From personal experience, and I have corroboration, no one held the controller that way. In those days of square controllers it wasn’t ergonomic to place the index fingers on the top. There was no reason for it; shoulder buttons were a generation away. They were held with the thumbs over the d-pad and buttons and the index fingers behind the controller for support (as he holds the Gameboy.) This was standard.

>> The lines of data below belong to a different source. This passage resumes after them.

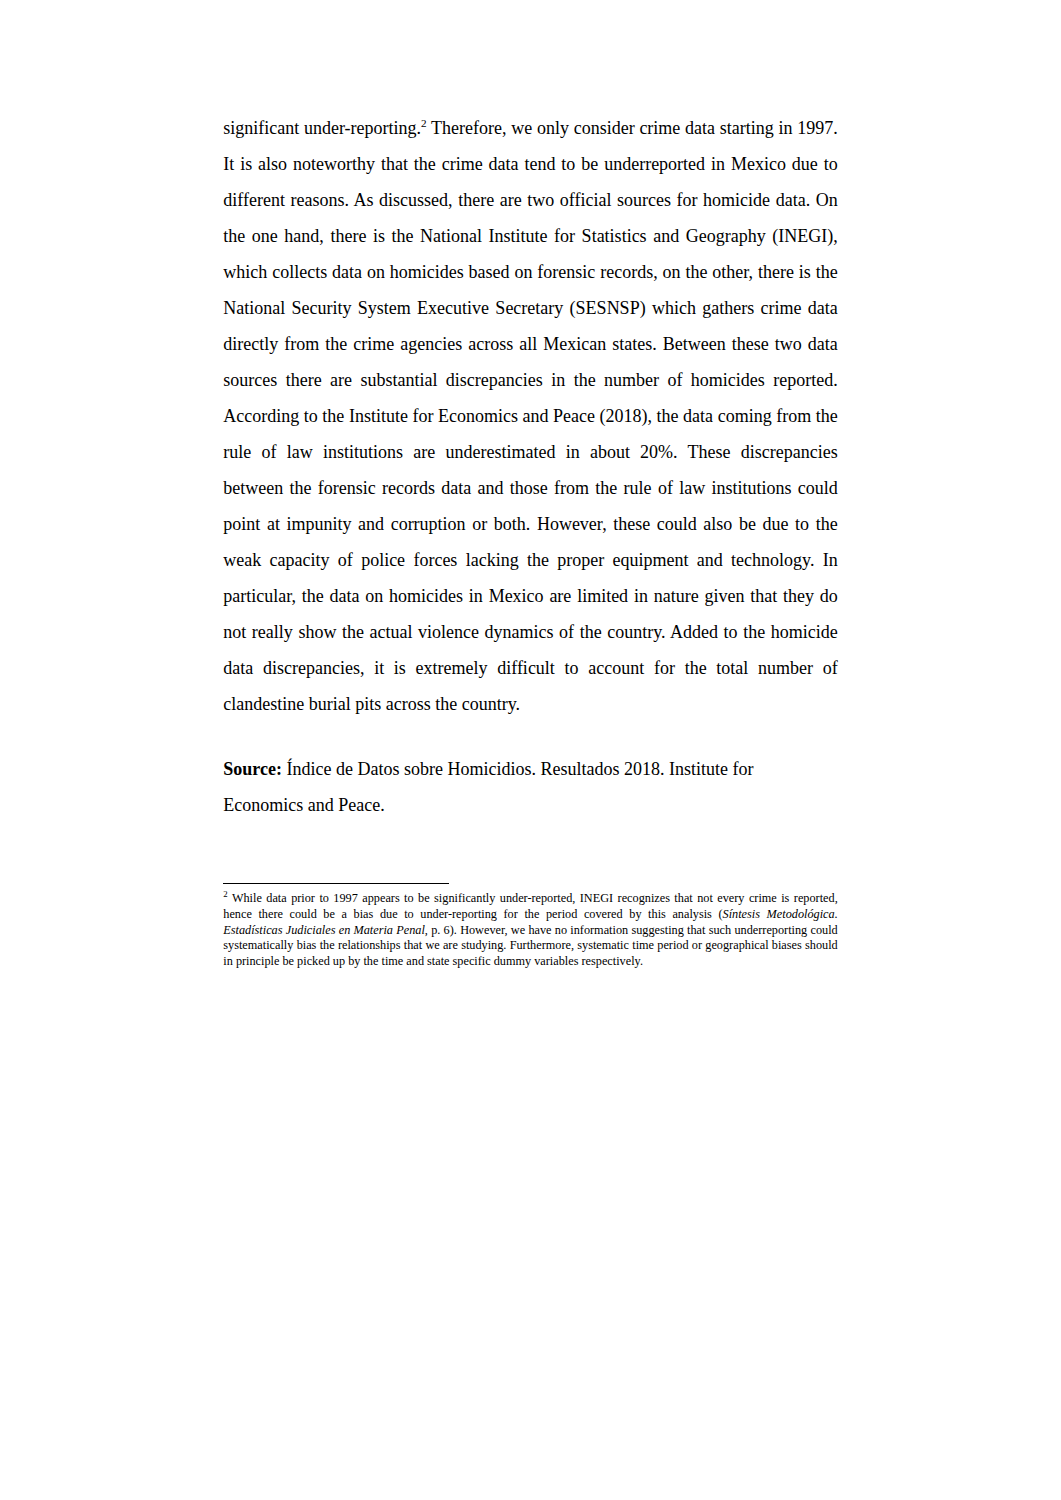significant under-reporting.2 Therefore, we only consider crime data starting in 1997. It is also noteworthy that the crime data tend to be underreported in Mexico due to different reasons. As discussed, there are two official sources for homicide data. On the one hand, there is the National Institute for Statistics and Geography (INEGI), which collects data on homicides based on forensic records, on the other, there is the National Security System Executive Secretary (SESNSP) which gathers crime data directly from the crime agencies across all Mexican states. Between these two data sources there are substantial discrepancies in the number of homicides reported. According to the Institute for Economics and Peace (2018), the data coming from the rule of law institutions are underestimated in about 20%. These discrepancies between the forensic records data and those from the rule of law institutions could point at impunity and corruption or both. However, these could also be due to the weak capacity of police forces lacking the proper equipment and technology. In particular, the data on homicides in Mexico are limited in nature given that they do not really show the actual violence dynamics of the country. Added to the homicide data discrepancies, it is extremely difficult to account for the total number of clandestine burial pits across the country.
Source: Índice de Datos sobre Homicidios. Resultados 2018. Institute for Economics and Peace.
2 While data prior to 1997 appears to be significantly under-reported, INEGI recognizes that not every crime is reported, hence there could be a bias due to under-reporting for the period covered by this analysis (Síntesis Metodológica. Estadísticas Judiciales en Materia Penal, p. 6). However, we have no information suggesting that such underreporting could systematically bias the relationships that we are studying. Furthermore, systematic time period or geographical biases should in principle be picked up by the time and state specific dummy variables respectively.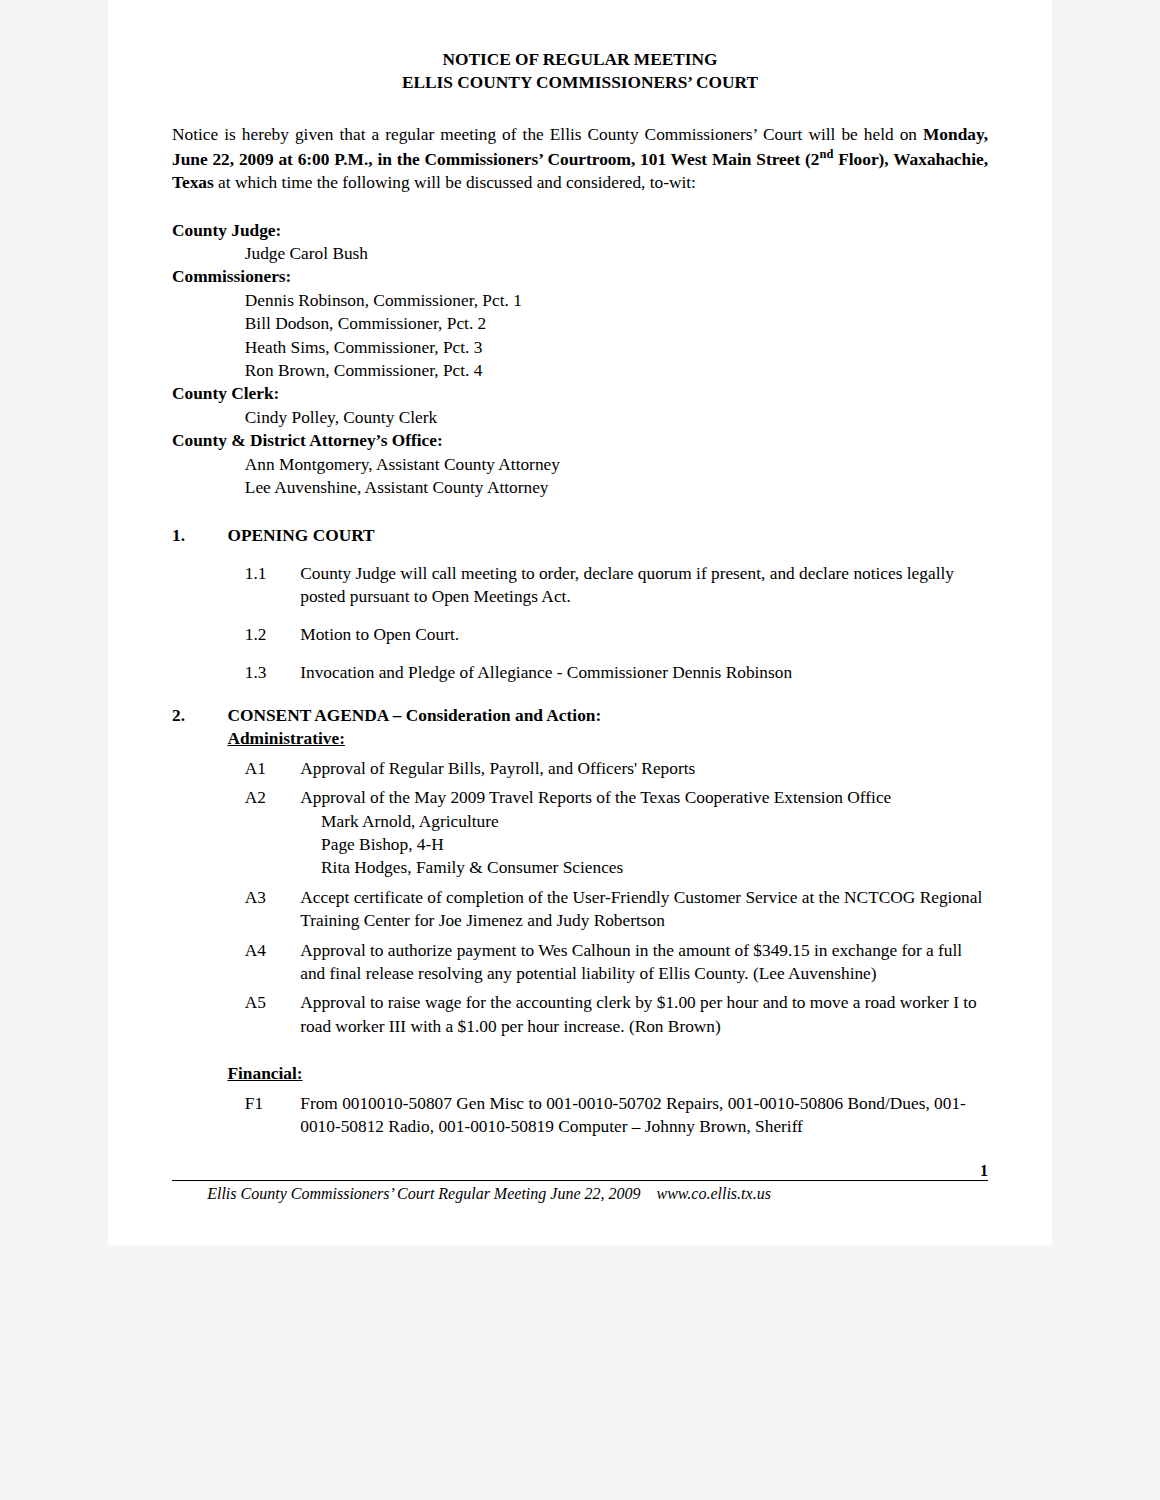NOTICE OF REGULAR MEETING
ELLIS COUNTY COMMISSIONERS’ COURT
Notice is hereby given that a regular meeting of the Ellis County Commissioners’ Court will be held on Monday, June 22, 2009 at 6:00 P.M., in the Commissioners’ Courtroom, 101 West Main Street (2nd Floor), Waxahachie, Texas at which time the following will be discussed and considered, to-wit:
County Judge:
Judge Carol Bush
Commissioners:
Dennis Robinson, Commissioner, Pct. 1
Bill Dodson, Commissioner, Pct. 2
Heath Sims, Commissioner, Pct. 3
Ron Brown, Commissioner, Pct. 4
County Clerk:
Cindy Polley, County Clerk
County & District Attorney’s Office:
Ann Montgomery, Assistant County Attorney
Lee Auvenshine, Assistant County Attorney
1. OPENING COURT
1.1 County Judge will call meeting to order, declare quorum if present, and declare notices legally posted pursuant to Open Meetings Act.
1.2 Motion to Open Court.
1.3 Invocation and Pledge of Allegiance - Commissioner Dennis Robinson
2. CONSENT AGENDA – Consideration and Action:
Administrative:
A1 Approval of Regular Bills, Payroll, and Officers' Reports
A2 Approval of the May 2009 Travel Reports of the Texas Cooperative Extension Office
Mark Arnold, Agriculture
Page Bishop, 4-H
Rita Hodges, Family & Consumer Sciences
A3 Accept certificate of completion of the User-Friendly Customer Service at the NCTCOG Regional Training Center for Joe Jimenez and Judy Robertson
A4 Approval to authorize payment to Wes Calhoun in the amount of $349.15 in exchange for a full and final release resolving any potential liability of Ellis County. (Lee Auvenshine)
A5 Approval to raise wage for the accounting clerk by $1.00 per hour and to move a road worker I to road worker III with a $1.00 per hour increase. (Ron Brown)
Financial:
F1 From 0010010-50807 Gen Misc to 001-0010-50702 Repairs, 001-0010-50806 Bond/Dues, 001-0010-50812 Radio, 001-0010-50819 Computer – Johnny Brown, Sheriff
1
Ellis County Commissioners’ Court Regular Meeting June 22, 2009 www.co.ellis.tx.us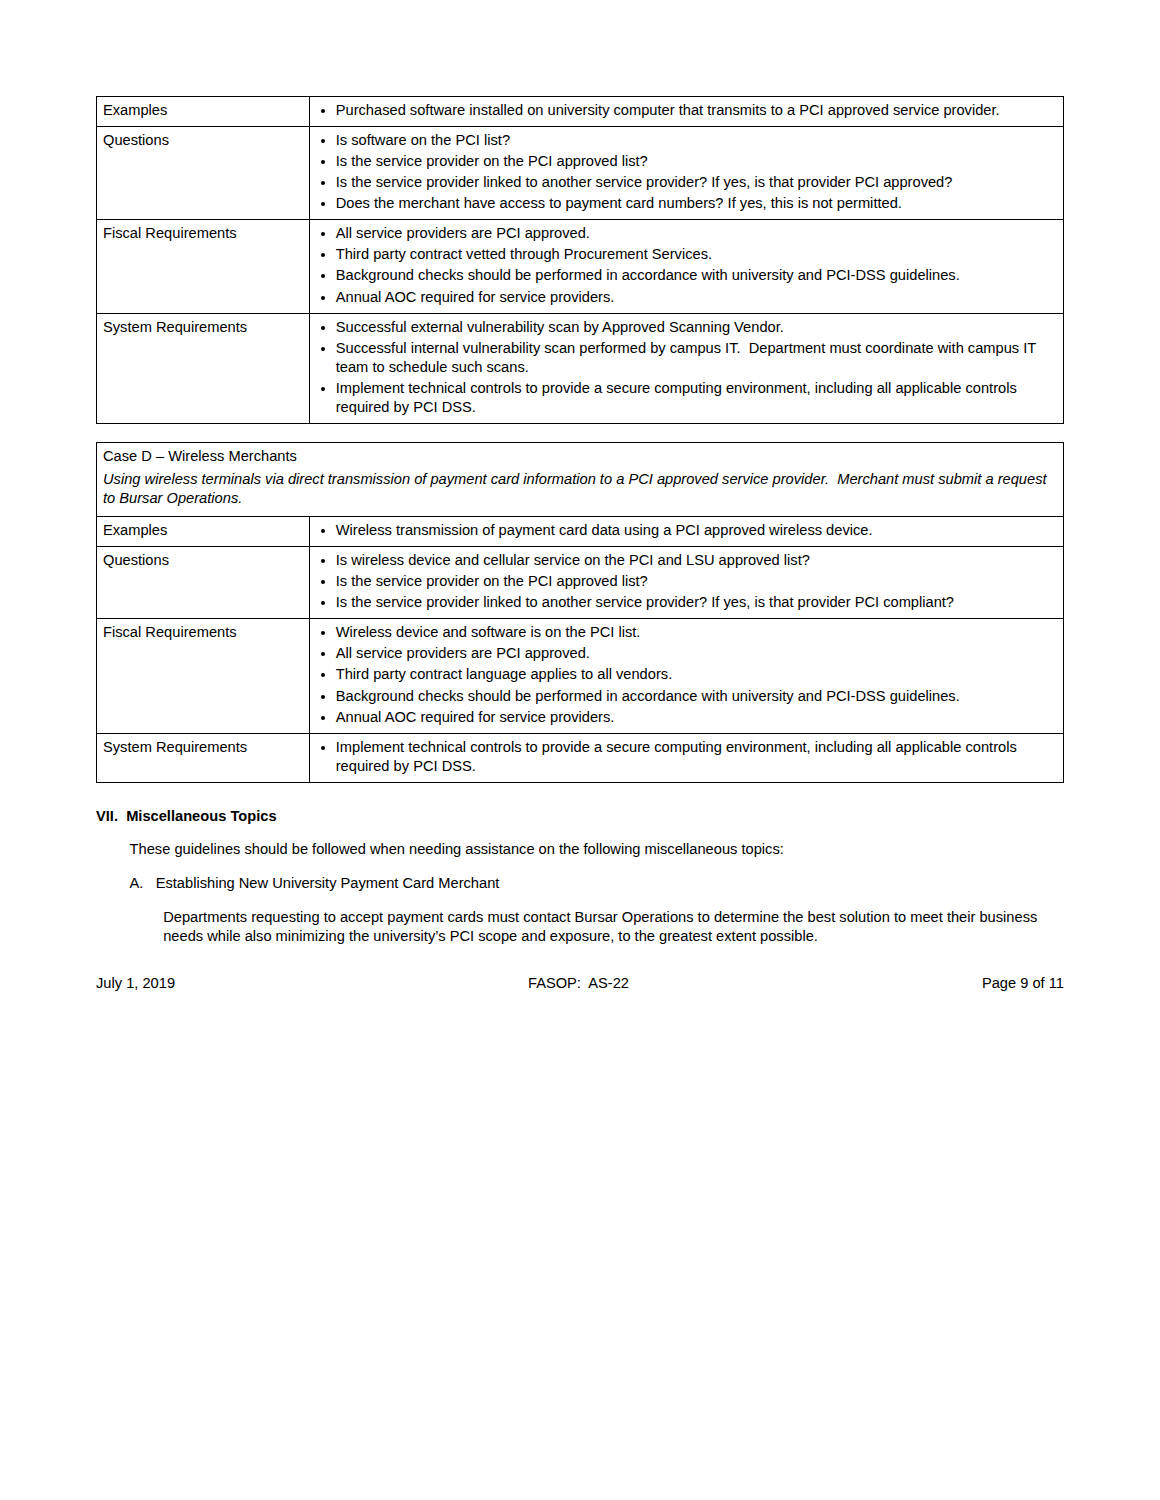| Examples | Purchased software installed on university computer that transmits to a PCI approved service provider. |
| Questions | Is software on the PCI list? Is the service provider on the PCI approved list? Is the service provider linked to another service provider? If yes, is that provider PCI approved? Does the merchant have access to payment card numbers? If yes, this is not permitted. |
| Fiscal Requirements | All service providers are PCI approved. Third party contract vetted through Procurement Services. Background checks should be performed in accordance with university and PCI-DSS guidelines. Annual AOC required for service providers. |
| System Requirements | Successful external vulnerability scan by Approved Scanning Vendor. Successful internal vulnerability scan performed by campus IT. Department must coordinate with campus IT team to schedule such scans. Implement technical controls to provide a secure computing environment, including all applicable controls required by PCI DSS. |
Case D – Wireless Merchants
Using wireless terminals via direct transmission of payment card information to a PCI approved service provider. Merchant must submit a request to Bursar Operations.
| Examples | Wireless transmission of payment card data using a PCI approved wireless device. |
| Questions | Is wireless device and cellular service on the PCI and LSU approved list? Is the service provider on the PCI approved list? Is the service provider linked to another service provider? If yes, is that provider PCI compliant? |
| Fiscal Requirements | Wireless device and software is on the PCI list. All service providers are PCI approved. Third party contract language applies to all vendors. Background checks should be performed in accordance with university and PCI-DSS guidelines. Annual AOC required for service providers. |
| System Requirements | Implement technical controls to provide a secure computing environment, including all applicable controls required by PCI DSS. |
VII. Miscellaneous Topics
These guidelines should be followed when needing assistance on the following miscellaneous topics:
A. Establishing New University Payment Card Merchant
Departments requesting to accept payment cards must contact Bursar Operations to determine the best solution to meet their business needs while also minimizing the university’s PCI scope and exposure, to the greatest extent possible.
July 1, 2019 FASOP: AS-22 Page 9 of 11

It was only after the introduction of shoulder buttons did the fingers start venturing up there. For some people it was an awkward adjustment but most of us were young and we adapted easily. After that it felt weird to hold a controller any other way. I remember the time when I ventured back to the NES after months and months of SNES familiarity. Having been comfortable with the shoulder buttons, I grabbed the old NES square, placed my index fingers on top and was momentarily confused: I don’t remember these being this awkward to hold. In those 8-bit days we didn’t know better.
So while it’s a nice illustration of the evolution of the controller, the illustrator, Damien Lopez, clearly shows that he’s not of the NES era. In my day we didn’t care about ergonomics. We had our Nintendo thumb and we liked it.